Task directions: How many lines in the data below contain the string "weight"? Answer with the number only.
::::
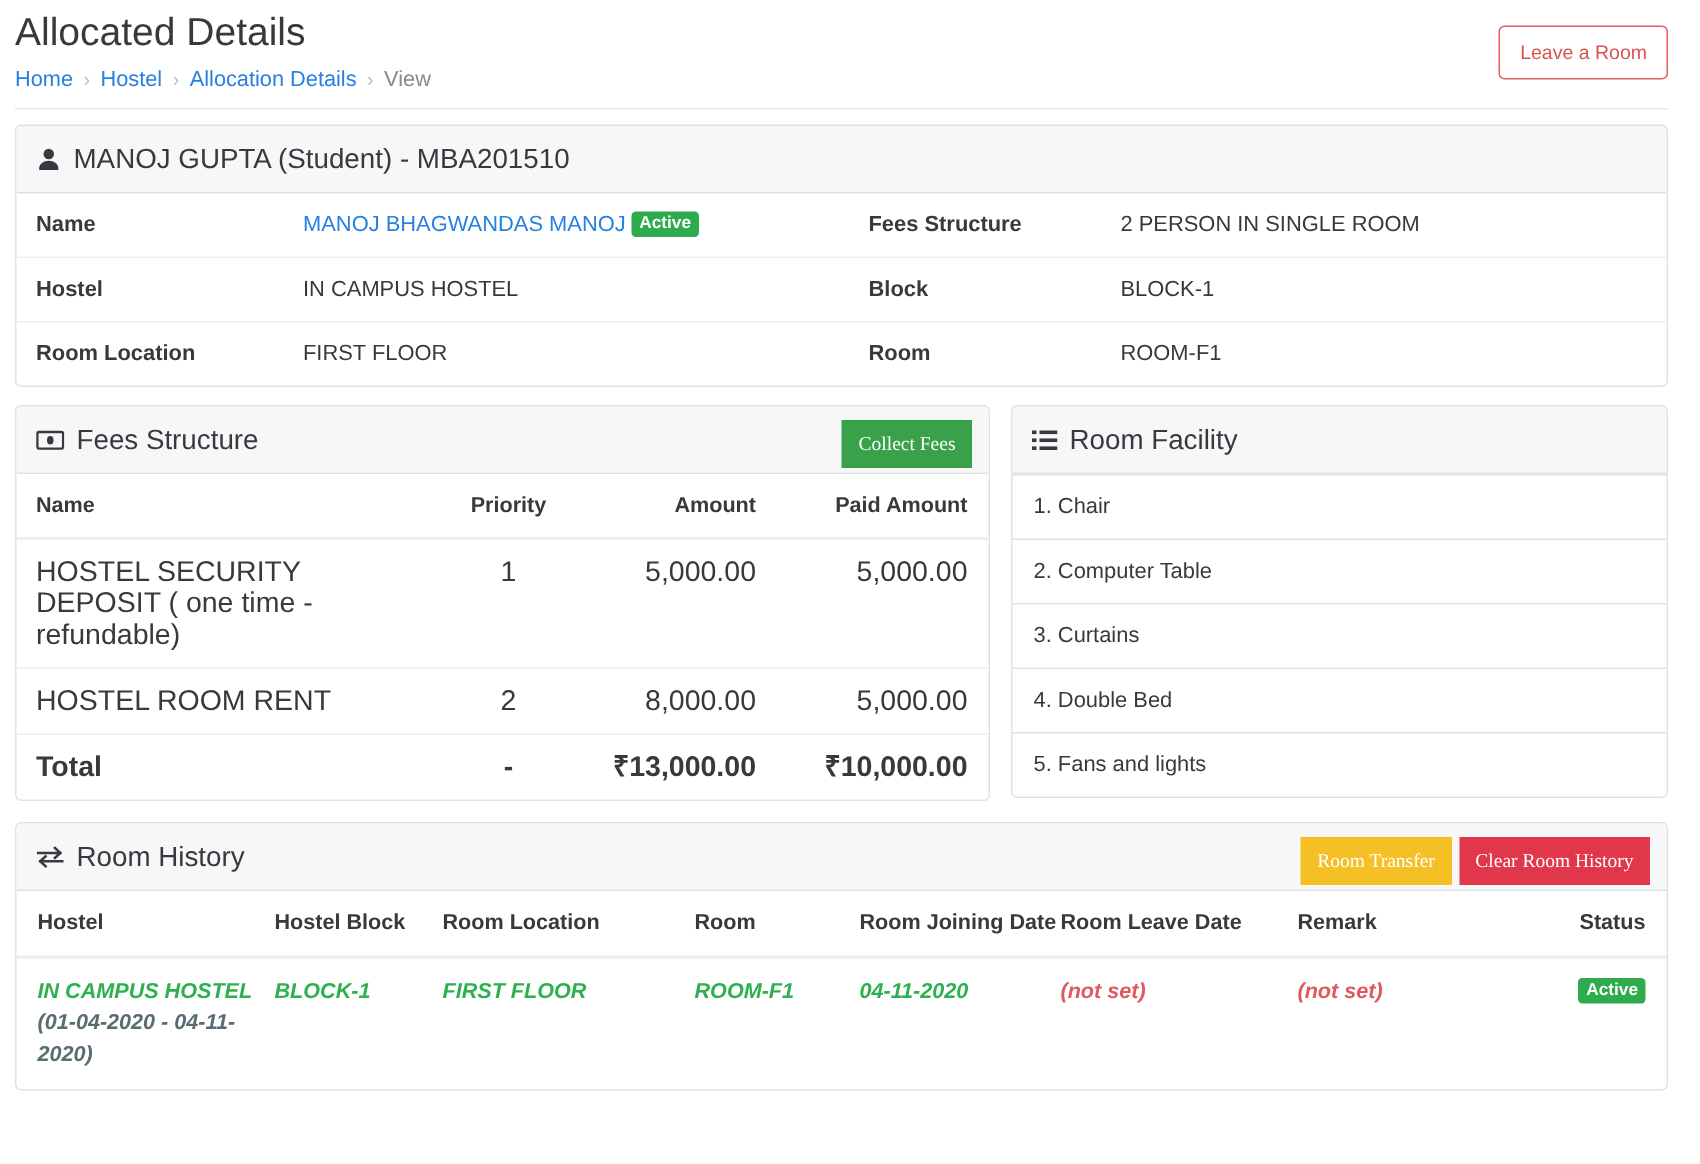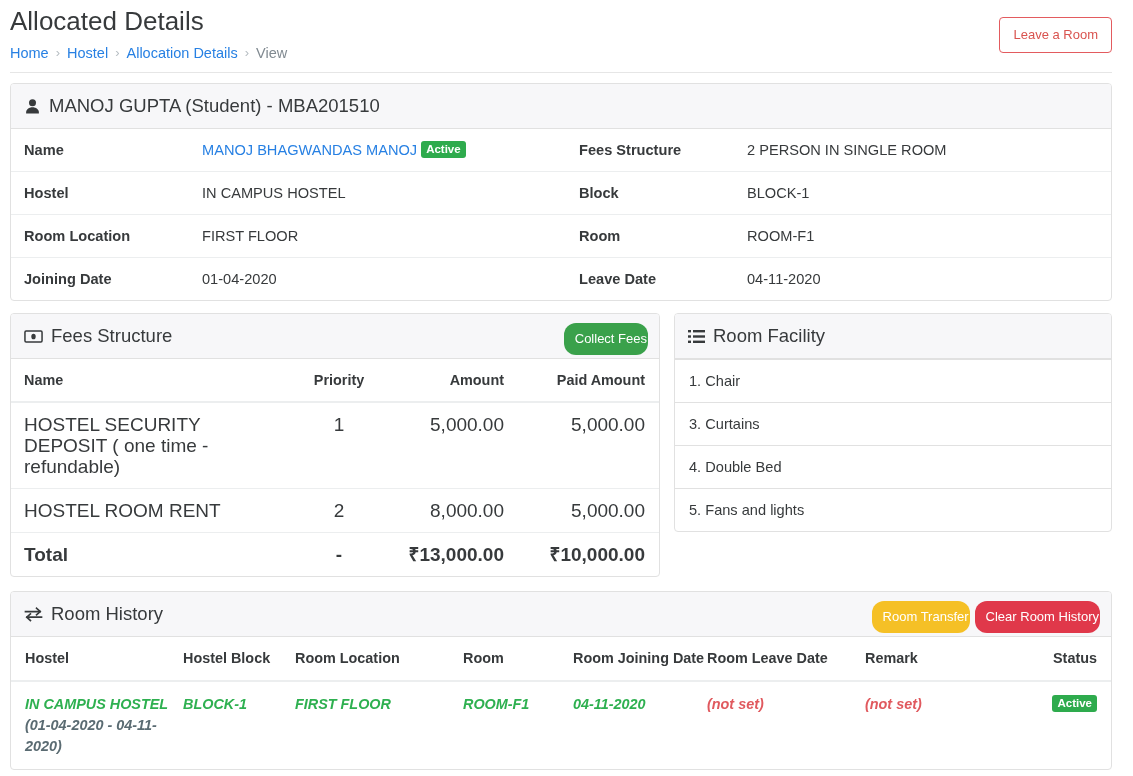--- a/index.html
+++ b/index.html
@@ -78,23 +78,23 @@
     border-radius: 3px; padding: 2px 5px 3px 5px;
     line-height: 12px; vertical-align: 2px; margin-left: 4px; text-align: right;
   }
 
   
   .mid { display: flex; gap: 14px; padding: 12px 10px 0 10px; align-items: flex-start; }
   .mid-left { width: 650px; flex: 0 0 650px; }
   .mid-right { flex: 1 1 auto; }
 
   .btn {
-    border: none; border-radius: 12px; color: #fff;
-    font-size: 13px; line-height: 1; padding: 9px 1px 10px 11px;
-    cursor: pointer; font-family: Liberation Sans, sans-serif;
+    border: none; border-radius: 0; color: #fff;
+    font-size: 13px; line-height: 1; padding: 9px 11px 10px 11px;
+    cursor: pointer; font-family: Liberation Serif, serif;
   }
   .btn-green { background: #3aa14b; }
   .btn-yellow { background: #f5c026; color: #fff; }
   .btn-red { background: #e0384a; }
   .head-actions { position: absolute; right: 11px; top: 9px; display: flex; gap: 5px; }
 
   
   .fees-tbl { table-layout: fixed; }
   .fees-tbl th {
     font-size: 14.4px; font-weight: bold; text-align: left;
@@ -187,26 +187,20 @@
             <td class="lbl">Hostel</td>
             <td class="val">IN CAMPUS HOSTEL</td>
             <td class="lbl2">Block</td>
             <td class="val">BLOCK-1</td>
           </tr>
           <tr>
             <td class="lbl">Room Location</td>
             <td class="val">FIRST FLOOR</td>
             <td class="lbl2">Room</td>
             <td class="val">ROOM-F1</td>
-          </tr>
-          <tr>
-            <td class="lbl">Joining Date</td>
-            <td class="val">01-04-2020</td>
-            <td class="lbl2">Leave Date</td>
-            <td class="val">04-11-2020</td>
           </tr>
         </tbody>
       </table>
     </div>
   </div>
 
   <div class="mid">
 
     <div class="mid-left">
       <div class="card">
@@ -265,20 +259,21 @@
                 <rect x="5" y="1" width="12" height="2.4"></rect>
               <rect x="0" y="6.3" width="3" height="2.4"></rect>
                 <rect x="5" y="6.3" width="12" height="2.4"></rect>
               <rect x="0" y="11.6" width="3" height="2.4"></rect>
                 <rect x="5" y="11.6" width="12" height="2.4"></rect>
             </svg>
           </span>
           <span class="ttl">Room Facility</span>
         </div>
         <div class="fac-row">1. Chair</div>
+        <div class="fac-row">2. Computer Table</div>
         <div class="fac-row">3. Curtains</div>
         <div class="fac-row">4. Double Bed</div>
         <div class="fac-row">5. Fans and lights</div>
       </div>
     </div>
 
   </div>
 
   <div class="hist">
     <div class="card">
::::
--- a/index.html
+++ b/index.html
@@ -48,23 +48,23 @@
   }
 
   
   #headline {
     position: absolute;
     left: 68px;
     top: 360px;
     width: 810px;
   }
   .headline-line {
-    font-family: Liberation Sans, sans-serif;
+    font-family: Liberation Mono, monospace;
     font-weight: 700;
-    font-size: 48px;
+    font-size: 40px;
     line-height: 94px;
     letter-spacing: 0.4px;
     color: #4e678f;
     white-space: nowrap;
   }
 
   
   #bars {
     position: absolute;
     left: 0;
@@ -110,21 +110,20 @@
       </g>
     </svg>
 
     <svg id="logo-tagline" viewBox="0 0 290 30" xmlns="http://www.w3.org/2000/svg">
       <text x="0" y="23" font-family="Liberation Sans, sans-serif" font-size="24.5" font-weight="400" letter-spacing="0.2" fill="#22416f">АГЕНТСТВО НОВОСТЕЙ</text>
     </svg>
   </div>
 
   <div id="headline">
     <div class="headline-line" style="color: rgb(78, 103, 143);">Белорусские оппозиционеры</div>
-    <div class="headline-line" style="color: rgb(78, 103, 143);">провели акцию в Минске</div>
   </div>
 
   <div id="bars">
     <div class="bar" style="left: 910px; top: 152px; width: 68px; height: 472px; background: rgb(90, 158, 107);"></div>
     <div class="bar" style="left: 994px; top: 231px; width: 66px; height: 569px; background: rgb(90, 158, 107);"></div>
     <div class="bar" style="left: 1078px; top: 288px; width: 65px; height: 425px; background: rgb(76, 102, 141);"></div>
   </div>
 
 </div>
::::
Answer section: 3